Core funders and major programme supporters for Glasgow International Festival 2020 are: Glasgow Life; Creative Scotland; EventScotland and Scottish Government.

Richard Parry, Director of Glasgow International Festival said: “The theme for 2020 is “attention” and this idea of how we pay attention to something or how we attend to ourselves and each other is something we’ve sought to consider both in our approach to curating the festival, and also how we have remodelled the Across the City open programme, so that every selected freelance project is now funded. We are thrilled that for the first time, the Scottish Government’s EXPO Fund is supporting the festival, enabling us to make these changes, and we are enormously excited to be bringing what we consider to be exemplary and varied artistic practices from across the world to this extraordinary city, which is so famed for its artists and the art that it produces.”

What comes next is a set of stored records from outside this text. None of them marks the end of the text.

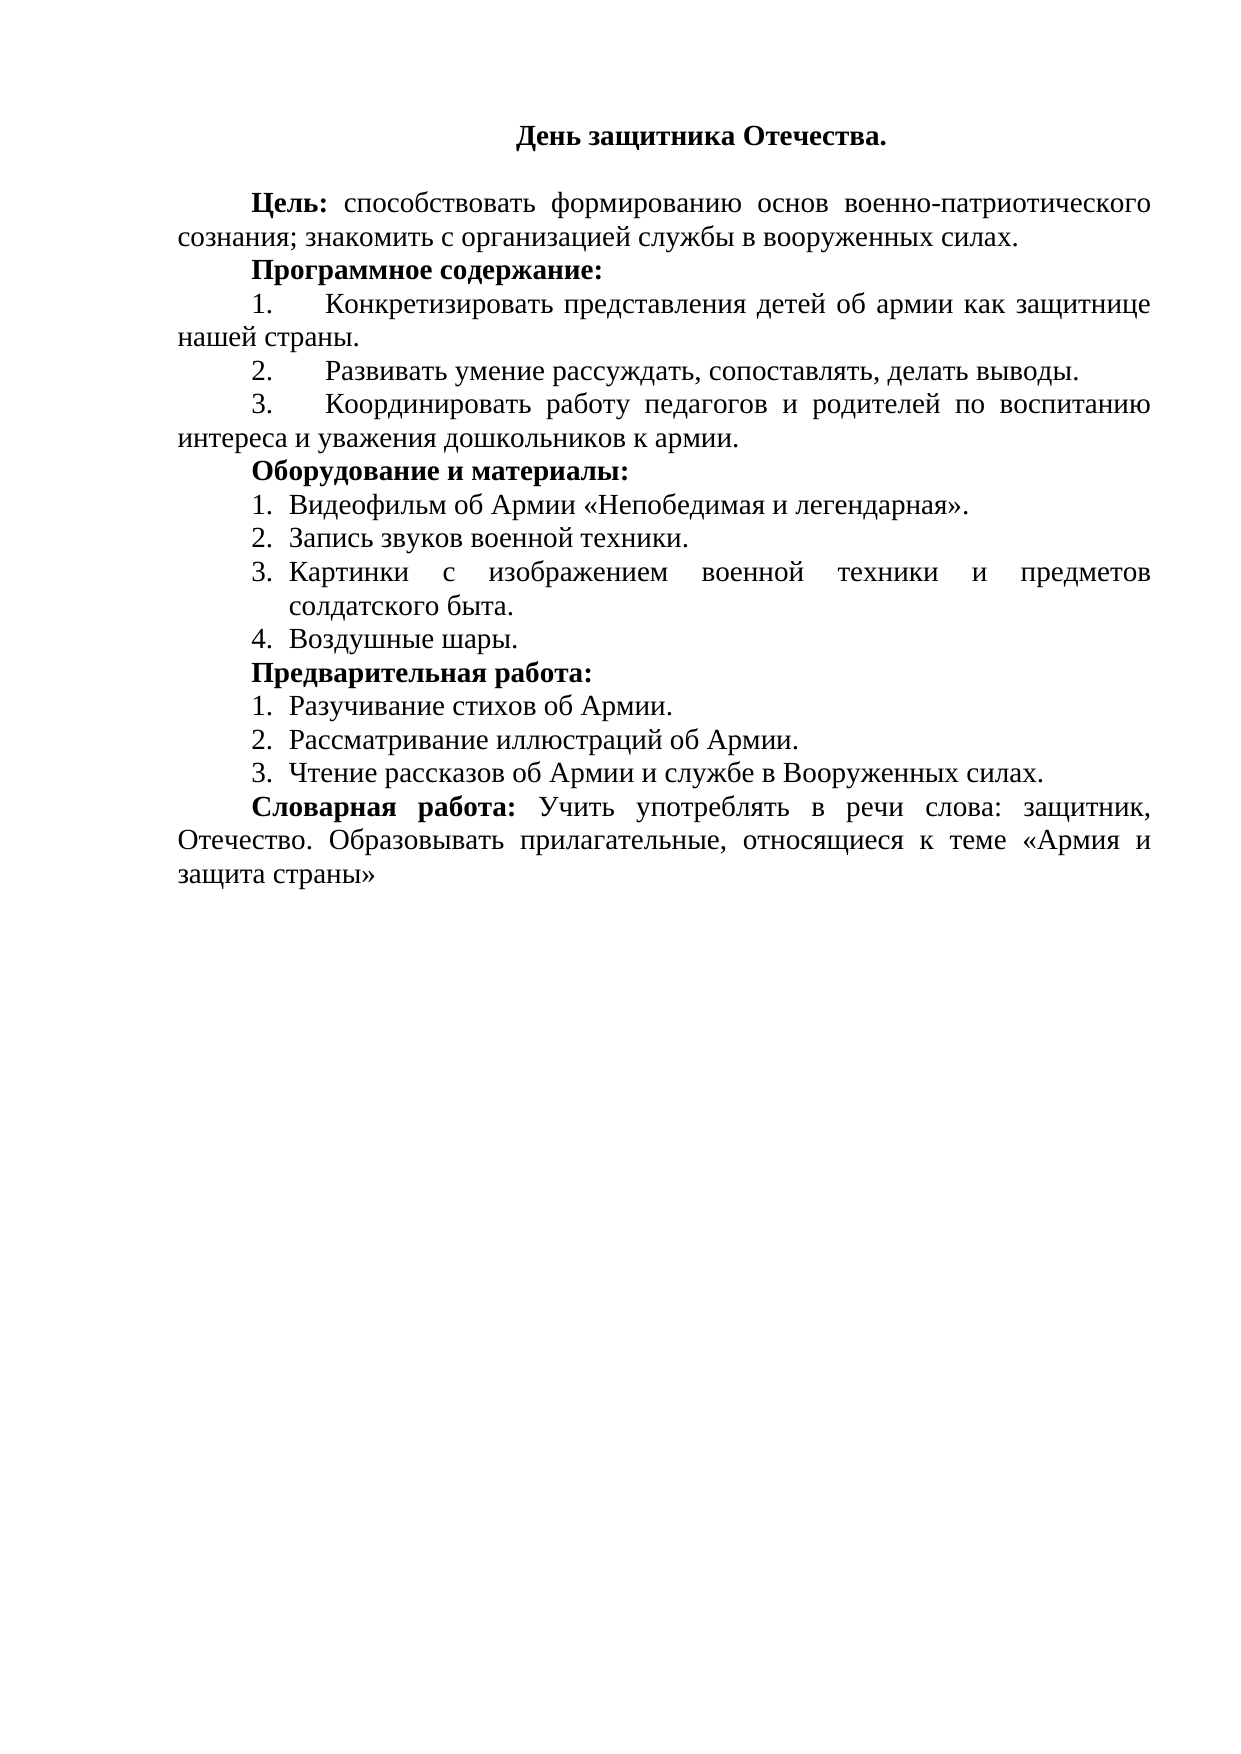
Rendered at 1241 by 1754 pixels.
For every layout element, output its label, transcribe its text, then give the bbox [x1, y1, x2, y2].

text 3. Чтение рассказов об Армии и службе в Вооруженных силах. [251, 755, 1152, 789]
text 4. Воздушные шары. [251, 621, 1152, 655]
text Предварительная работа: [177, 655, 1152, 688]
text 1. Разучивание стихов об Армии. [251, 688, 1152, 722]
text 3. Картинки с изображением военной техники и предметов солдатского быта. [251, 554, 1152, 621]
text Словарная работа: Учить употреблять в речи слова: защитник, Отечество. Образовывать прилагательные, относящиеся к теме «Армия и защита страны» [177, 789, 1152, 889]
text 3. Координировать работу педагогов и родителей по воспитанию интереса и уважения дошкольников к армии. [177, 386, 1152, 453]
text Оборудование и материалы: [177, 453, 1152, 487]
text 2. Запись звуков военной техники. [251, 521, 1152, 554]
text Цель: способствовать формированию основ военно-патриотического сознания; знакомить с организацией службы в вооруженных силах. [177, 185, 1152, 252]
text 2. Рассматривание иллюстраций об Армии. [251, 722, 1152, 755]
text 1. Видеофильм об Армии «Непобедимая и легендарная». [251, 487, 1152, 521]
text 2. Развивать умение рассуждать, сопоставлять, делать выводы. [177, 353, 1152, 386]
text День защитника Отечества. [177, 118, 1152, 152]
text Программное содержание: [177, 252, 1152, 286]
text 1. Конкретизировать представления детей об армии как защитнице нашей страны. [177, 286, 1152, 353]
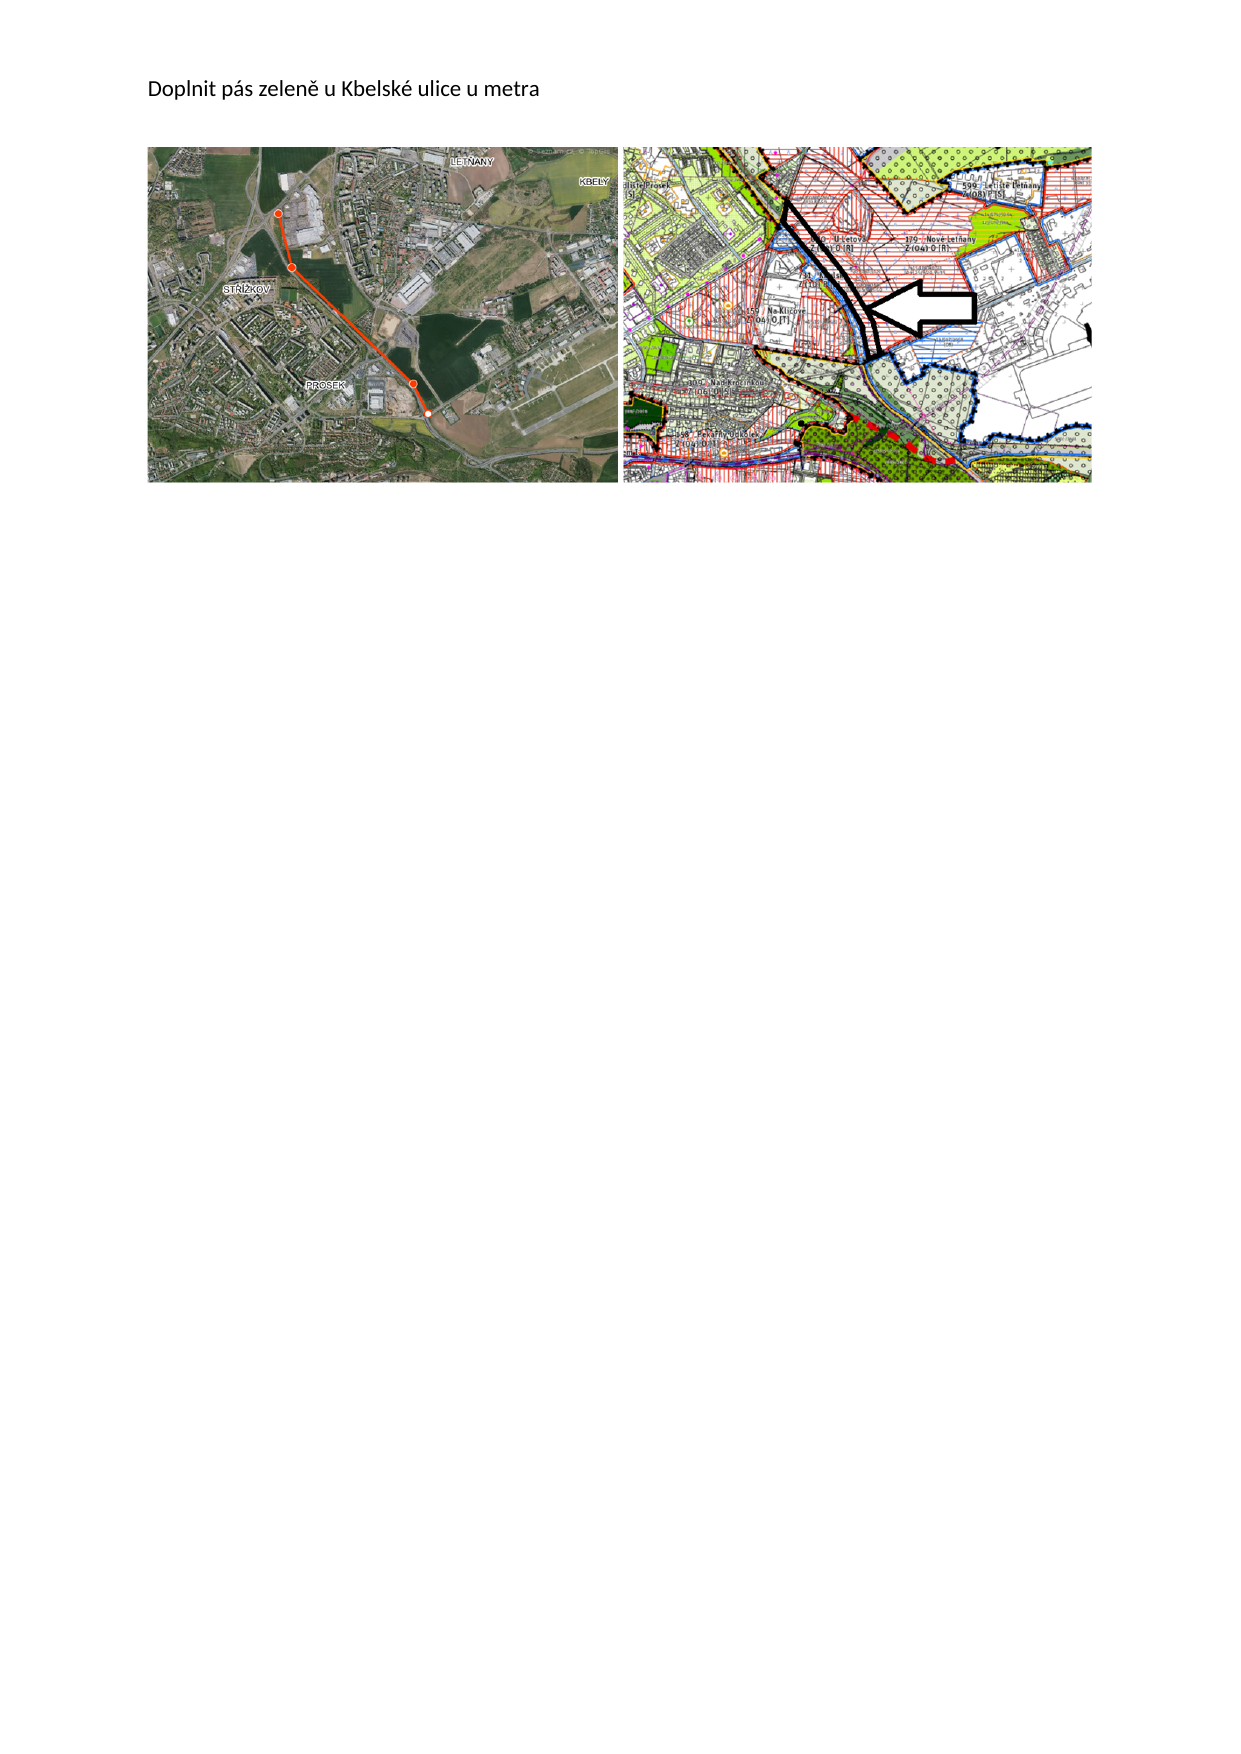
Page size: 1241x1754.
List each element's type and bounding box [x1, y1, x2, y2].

picture [147, 147, 1092, 485]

Culture Secretary Fiona Hyslop said: “Glasgow International has become yet another highlight in Scotland’s cultural calendar, showcasing the city’s world-class arts scene while boosting the local economy and tourism sector. The £100,000 in awards from the Expo Fund are a recognition of its importance both in Scotland and overseas.

“The festival is already a major draw for international artists, and this funding will help to ensure it maintains its status as a world-leading cultural event.”